Problem to work on: Extract every line below that contains the word "Analyse".

Top of Extracted information

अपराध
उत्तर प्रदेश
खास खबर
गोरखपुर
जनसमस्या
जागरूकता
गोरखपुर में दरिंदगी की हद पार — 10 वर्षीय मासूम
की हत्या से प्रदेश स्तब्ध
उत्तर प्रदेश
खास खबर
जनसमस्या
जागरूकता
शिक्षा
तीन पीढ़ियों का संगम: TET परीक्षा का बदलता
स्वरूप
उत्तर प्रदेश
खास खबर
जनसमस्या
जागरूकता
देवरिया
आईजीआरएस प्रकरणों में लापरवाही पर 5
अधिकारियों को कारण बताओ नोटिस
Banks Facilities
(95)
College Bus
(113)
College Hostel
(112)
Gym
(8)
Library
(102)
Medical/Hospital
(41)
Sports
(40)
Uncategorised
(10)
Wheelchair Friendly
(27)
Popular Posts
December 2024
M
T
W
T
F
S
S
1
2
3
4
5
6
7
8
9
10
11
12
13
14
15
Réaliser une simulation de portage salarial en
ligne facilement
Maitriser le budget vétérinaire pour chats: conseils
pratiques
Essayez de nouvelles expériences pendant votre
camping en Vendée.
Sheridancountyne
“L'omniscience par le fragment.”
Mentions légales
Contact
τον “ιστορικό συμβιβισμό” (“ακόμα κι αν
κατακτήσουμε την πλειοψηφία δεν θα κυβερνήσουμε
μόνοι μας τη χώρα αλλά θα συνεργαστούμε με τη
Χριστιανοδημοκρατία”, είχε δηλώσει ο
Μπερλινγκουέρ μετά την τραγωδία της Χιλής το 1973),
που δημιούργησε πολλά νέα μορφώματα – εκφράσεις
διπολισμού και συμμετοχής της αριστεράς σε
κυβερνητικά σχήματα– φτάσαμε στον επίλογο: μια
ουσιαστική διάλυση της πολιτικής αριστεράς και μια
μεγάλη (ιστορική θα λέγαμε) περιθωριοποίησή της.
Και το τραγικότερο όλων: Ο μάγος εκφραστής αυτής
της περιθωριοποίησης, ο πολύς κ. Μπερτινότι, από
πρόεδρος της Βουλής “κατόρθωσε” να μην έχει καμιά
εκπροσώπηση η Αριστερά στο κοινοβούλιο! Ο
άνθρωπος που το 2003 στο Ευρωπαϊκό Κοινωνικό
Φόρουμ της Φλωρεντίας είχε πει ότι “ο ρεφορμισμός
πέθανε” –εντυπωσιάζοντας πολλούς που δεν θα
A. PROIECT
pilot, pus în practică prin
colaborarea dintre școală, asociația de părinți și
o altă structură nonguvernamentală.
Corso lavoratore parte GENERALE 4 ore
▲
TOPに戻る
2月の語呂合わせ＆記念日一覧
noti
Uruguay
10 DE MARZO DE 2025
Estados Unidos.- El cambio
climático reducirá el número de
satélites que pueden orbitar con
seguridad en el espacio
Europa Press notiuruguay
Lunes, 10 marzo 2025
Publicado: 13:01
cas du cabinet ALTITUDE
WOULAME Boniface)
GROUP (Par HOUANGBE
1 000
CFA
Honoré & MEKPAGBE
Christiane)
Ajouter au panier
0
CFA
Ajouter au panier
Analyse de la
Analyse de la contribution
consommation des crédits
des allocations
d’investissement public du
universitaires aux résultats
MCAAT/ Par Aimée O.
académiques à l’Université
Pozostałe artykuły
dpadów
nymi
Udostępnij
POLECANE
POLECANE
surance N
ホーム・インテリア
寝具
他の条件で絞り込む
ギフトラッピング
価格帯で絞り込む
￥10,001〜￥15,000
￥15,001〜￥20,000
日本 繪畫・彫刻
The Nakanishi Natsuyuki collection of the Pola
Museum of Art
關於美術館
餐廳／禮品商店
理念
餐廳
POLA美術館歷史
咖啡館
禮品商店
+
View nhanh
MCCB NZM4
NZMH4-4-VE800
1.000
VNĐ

Bottom of Extracted information

Output:
Analyse de la
Analyse de la contribution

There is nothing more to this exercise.